Campus News

Medgar Evers College standout students honored at 17th Annual Social Work Conference

By David Gil de Rubio  |

With hundreds of social work professionals, students and faculty on-site and tuning in remotely, Medgar Evers College was the industry’s hotspot on March 28, 2024 as we hosted the 17th Annual Social Work Conference in the AB1 Dining Hall.

And it was also an opportunity to put forth some of MEC’s Department of Social Work brightest students.

MEC student voices were heard throughout the day via panels like “Understanding Trauma Across the Life Course: Youth and Young Adults” or when their peers were being honored, in this case seniors Zoe Naomii Clarke and Casey Ortiz. The former was bestowed the Dr. Eda Harris-Hastick Academic Achievement Award and the latter received The Professor Elaine Reid Spirit Award.

With both Clarke and Ortiz off attending the NABSW (National Association of Black Social Workers) Conference in New Orleans, their awards were accepted in their absence.

Clarke’s mother made for a particularly heartfelt moment when she read the acceptance speech her daughter forwarded her to read.

“Today is the experience of a lifetime,” her message read. “To think I went from being on academic probation to being on the President’s List and graduating Magna Cum Laude. I want to thank Medgar Evers College for the experience of a lifetime. My professors constantly reassured me that I had their support in and out of the classroom and had faith in my abilities — it means the world to me.” 

The students were supported by a who’s-who in the social work world, with an array of veteran panelists bringing plenty of insight to the proceedings. The day’s other panels were “Unaddressed Trauma: Understanding the Signs, Symptoms, and Impact of Trauma Among Formerly Incarcerated People” and “Inequities in Health Care: Re-Traumatization as an implication of Health Care Service Delivery.” 

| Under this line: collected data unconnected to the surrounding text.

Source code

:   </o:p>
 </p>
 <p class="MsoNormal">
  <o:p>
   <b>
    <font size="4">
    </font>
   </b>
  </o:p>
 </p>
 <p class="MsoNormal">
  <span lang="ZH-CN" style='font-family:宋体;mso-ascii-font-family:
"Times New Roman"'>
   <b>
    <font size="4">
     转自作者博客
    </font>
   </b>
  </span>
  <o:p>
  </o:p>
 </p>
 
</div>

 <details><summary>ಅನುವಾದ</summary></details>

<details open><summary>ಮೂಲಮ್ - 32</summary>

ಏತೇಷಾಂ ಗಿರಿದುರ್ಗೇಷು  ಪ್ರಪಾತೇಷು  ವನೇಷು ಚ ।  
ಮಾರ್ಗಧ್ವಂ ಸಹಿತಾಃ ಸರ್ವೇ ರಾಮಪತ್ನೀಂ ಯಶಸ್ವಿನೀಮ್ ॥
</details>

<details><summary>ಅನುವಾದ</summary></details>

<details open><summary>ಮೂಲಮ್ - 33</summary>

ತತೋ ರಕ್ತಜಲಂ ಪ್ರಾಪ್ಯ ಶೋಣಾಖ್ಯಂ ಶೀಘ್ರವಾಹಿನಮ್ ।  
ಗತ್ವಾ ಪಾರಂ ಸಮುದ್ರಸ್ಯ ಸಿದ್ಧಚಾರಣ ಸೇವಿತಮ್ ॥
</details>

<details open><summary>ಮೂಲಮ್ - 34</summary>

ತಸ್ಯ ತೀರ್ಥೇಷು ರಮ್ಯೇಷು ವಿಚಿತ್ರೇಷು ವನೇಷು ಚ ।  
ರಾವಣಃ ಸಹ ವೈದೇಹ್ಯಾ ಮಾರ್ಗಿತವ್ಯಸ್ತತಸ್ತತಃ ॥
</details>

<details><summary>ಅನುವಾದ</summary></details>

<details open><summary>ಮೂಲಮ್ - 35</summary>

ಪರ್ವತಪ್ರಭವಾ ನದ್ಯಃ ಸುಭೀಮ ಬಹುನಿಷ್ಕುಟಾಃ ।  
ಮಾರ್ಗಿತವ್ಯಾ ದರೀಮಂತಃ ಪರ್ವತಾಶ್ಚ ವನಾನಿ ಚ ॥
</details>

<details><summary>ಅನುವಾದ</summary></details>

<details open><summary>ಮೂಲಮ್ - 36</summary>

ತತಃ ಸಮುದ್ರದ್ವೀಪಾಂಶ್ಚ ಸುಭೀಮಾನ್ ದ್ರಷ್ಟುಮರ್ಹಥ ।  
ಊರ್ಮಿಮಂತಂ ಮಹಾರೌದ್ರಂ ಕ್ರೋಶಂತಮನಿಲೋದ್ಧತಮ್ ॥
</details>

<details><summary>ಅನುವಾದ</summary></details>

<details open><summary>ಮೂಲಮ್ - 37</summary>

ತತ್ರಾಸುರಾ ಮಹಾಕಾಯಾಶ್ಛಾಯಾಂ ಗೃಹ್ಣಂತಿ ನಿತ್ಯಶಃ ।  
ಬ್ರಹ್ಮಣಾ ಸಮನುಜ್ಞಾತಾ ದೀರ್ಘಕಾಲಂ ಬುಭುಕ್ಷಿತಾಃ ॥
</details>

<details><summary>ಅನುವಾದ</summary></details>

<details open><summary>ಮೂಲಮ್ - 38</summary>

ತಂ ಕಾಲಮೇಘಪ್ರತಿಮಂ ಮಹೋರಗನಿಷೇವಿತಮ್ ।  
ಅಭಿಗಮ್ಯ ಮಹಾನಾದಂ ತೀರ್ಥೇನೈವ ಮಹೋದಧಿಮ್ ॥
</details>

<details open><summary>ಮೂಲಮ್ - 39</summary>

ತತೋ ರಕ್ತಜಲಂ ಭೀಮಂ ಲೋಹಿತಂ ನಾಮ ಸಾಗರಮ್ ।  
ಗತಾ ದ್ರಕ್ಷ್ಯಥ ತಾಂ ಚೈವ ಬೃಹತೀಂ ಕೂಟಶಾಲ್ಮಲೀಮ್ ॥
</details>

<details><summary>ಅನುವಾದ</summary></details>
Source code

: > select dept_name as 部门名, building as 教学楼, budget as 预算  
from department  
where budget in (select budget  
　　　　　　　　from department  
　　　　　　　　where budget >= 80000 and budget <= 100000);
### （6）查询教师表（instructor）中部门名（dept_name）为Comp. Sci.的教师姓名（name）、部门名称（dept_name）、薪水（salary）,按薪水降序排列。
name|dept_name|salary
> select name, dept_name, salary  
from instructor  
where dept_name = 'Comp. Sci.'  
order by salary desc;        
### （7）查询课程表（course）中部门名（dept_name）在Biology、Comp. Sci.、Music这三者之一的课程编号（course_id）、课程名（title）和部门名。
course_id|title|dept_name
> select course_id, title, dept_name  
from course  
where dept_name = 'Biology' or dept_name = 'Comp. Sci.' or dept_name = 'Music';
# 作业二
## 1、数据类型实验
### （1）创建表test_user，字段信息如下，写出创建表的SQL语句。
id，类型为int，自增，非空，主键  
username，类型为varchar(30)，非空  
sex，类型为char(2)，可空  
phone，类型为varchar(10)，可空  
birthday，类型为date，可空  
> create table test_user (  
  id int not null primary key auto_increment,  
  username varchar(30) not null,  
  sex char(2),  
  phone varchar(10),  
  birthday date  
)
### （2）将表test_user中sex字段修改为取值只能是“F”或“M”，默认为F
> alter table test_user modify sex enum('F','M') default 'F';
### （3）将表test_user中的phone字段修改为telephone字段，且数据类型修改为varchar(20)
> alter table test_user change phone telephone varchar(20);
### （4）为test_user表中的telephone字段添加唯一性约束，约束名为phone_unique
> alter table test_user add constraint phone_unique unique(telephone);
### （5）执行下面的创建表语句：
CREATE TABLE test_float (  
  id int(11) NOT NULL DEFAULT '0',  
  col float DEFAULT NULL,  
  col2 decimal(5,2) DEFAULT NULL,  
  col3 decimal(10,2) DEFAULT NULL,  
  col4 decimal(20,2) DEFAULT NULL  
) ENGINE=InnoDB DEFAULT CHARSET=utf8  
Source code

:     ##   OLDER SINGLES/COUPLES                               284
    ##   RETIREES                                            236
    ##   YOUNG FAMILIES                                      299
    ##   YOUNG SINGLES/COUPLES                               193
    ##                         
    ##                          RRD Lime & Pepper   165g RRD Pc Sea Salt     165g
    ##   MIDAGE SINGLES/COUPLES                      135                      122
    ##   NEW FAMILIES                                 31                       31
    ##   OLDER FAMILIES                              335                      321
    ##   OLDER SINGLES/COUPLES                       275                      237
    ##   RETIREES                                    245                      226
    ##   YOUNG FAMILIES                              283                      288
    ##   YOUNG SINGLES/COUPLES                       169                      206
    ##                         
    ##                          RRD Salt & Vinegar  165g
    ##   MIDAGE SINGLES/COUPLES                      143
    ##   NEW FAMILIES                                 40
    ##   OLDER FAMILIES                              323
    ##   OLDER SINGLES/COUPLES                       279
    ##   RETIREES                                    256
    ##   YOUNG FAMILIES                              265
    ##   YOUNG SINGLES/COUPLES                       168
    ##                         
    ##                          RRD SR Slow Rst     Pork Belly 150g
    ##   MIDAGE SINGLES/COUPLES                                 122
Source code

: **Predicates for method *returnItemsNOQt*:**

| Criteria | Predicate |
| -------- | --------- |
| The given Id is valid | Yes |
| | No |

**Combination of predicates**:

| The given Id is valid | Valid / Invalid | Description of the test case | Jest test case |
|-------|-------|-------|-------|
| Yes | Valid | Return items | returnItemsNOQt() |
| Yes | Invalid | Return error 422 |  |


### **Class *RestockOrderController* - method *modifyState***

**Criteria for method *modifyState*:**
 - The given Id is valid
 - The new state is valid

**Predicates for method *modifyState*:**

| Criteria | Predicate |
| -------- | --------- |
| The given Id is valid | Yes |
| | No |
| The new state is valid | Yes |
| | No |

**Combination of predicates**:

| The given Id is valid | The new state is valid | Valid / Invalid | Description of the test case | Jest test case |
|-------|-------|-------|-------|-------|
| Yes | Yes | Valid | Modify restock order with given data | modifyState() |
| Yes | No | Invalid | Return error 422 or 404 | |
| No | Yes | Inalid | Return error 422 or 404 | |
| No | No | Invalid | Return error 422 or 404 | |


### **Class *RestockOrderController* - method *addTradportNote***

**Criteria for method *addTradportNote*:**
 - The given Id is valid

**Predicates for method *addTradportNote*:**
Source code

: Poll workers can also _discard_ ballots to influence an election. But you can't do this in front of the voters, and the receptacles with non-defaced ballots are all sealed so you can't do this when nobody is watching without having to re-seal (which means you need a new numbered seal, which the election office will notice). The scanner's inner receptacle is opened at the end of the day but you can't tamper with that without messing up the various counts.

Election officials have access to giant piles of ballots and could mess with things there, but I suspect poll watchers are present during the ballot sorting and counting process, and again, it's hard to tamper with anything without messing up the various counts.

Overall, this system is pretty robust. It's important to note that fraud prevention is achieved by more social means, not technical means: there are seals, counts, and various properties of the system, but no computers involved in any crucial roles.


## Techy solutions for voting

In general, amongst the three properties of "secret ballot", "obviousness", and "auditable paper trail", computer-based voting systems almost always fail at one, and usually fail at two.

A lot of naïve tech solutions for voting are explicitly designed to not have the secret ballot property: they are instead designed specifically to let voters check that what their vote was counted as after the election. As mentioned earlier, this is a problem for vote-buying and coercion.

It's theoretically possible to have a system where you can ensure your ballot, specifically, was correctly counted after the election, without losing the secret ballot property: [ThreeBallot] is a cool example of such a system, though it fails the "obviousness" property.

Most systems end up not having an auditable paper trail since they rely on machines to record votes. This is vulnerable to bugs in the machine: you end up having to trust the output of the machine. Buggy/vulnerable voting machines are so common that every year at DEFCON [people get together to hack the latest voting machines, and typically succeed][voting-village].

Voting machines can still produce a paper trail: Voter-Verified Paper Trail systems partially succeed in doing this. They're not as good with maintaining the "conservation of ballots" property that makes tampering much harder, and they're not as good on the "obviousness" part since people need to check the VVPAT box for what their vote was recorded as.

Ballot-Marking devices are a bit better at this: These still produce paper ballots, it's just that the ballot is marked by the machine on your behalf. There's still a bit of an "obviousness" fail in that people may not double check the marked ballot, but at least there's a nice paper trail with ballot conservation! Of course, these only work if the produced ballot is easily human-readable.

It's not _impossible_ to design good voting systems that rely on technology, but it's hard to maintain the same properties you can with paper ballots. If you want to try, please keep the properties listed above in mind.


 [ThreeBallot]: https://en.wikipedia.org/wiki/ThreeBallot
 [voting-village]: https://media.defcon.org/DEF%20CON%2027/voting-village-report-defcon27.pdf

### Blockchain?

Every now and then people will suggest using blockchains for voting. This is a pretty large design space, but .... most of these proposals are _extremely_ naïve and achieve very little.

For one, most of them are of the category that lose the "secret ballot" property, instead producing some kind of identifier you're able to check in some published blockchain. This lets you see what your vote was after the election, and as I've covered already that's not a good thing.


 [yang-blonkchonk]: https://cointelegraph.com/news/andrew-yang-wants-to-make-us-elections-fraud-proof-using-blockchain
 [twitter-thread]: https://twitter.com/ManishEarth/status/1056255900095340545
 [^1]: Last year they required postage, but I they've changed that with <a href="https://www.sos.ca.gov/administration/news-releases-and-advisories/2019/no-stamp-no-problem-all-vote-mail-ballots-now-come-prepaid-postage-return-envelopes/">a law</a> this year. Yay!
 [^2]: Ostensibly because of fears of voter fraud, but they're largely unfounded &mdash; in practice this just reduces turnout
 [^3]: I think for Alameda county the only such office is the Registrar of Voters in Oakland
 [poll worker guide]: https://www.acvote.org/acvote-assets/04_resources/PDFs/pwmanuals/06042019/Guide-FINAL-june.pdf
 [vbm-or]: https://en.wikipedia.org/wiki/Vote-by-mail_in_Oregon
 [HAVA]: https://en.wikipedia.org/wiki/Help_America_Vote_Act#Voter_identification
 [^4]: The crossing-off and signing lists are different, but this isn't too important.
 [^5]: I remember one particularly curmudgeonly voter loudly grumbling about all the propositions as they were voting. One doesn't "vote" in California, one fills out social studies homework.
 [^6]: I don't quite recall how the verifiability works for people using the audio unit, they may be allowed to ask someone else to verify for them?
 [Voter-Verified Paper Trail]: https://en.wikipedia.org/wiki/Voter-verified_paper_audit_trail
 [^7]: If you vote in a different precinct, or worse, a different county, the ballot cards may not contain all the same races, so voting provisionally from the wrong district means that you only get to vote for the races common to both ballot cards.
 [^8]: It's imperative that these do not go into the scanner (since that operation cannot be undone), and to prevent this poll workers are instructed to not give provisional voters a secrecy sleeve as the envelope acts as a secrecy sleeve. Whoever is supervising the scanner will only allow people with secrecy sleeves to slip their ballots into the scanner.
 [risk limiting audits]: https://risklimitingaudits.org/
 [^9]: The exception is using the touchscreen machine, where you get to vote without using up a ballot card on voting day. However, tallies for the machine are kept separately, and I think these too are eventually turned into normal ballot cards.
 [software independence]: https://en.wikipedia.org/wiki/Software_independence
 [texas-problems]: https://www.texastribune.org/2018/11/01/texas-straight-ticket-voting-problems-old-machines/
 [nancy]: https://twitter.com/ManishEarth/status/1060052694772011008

This year’s event was sponsored by the Medgar Evers Transition Academy and the Department of Social Work in collaboration with the New York State Office of Mental Health, the Bronx Psychiatric Center and the New City Children’s Center. The theme was “Empowering Social Workers: Readjusting the Lens of Society Through Social Work.” 

Elaine Reid, MEC’s own retired Assistant Professor of Social Work, moderated the “Inequities in Health Care” panel, whose panelists were Dr. Seanna Kaye Denham-Wilks, Dr. Mathylde Frontus and NYU professor Kelsey Louie. Denham-Wilks pointed out to students majoring in social work that they should not lose sight of trying to break the cycle of health care inequities because of the quest to get a perfect GPA and get high grades. 

“We need to challenge [what we are learning] to make sure we are not unwittingly beginning the process of ingesting disparities based on the way we are trained,” she said. 

Louie, whose work with young people running a community-based substance use prevention program for adolescents at Veritas Therapeutic Community, chimed in from his perspective of being involved in foster care prevention. 

“Trauma doesn’t get talked about enough,” he said. “Systemic problems require systemic solutions. And rather than look at what is [inwardly] wrong with someone suffering trauma, take a harder look at the external environmental factors that might cause this trauma.” 

Dr. Waleek Boone is honored during the 17th Annual Social Work Conference

The day ended with a surprise commendation for Dr. Waleek Boone, founder of MEC’s Transition Academy. Coming from the office of Brooklyn Borough President Antonio Reynoso, this award commended the Medgar Evers College alum for his work with the Transition Academy and bettering the surrounding community. In keeping with Boone’s demeanor, he was quick to deflect the praise he received.

“This social work conference is about the team and not about me,” he said during his brief remarks. “I’m surprised and humbled by all of this. But as anyone who knows me will say, I do this work not for the accolades but to save lives.”